Starting from May 30, 2025, the procedure for transferring money from Russia to foreign countries will change. Now, Russian citizens and foreigners will not be able to send amounts exceeding 100,000 rubles without opening a bank account.
TASS reports that under the new regulations signed by the President of Russia in May last year, it will be impossible to transfer more than 100,000 rubles per transaction without a bank account.
Previously, there were no such restrictions, and foreign citizens, including migrants, could transfer any amount abroad by presenting only a passport.
Now, to send amounts exceeding 100,000 rubles, both Russian citizens and foreigners must provide a full set of documents to the bank.
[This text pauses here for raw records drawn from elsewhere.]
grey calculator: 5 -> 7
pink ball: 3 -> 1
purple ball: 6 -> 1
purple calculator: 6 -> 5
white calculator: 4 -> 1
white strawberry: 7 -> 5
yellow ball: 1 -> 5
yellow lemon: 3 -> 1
This includes a requirement for mobile wallets to undergo full verification or identification.
Under the new rules, Russian banks have the right to request additional information from senders when transferring more than 100,000 rubles — for example, the purpose of the transfer and the identity of the recipient.
Russian authorities state that the new procedure aims to combat the legalization of illegally obtained funds and the export of capital gained through criminal activities.
It should be noted that transfers from card to card are not subject to these restrictions.
Millions of labor migrants from Central Asian countries, including Tajikistan, work in Russia, and their remittances play an important role in the economies of their home countries.
According to a World Bank report, in 2024, remittances from Tajik labor migrants amounted to 45% of the country’s gross domestic product (GDP).
Last year, Tajik migrants transferred US$5.8 billion to Tajikistan — 27% more than in 2023 (more than US$1.5 billion increase). In 2023, the total volume of remittances was US$4.6 billion, which equaled 39% of the GDP.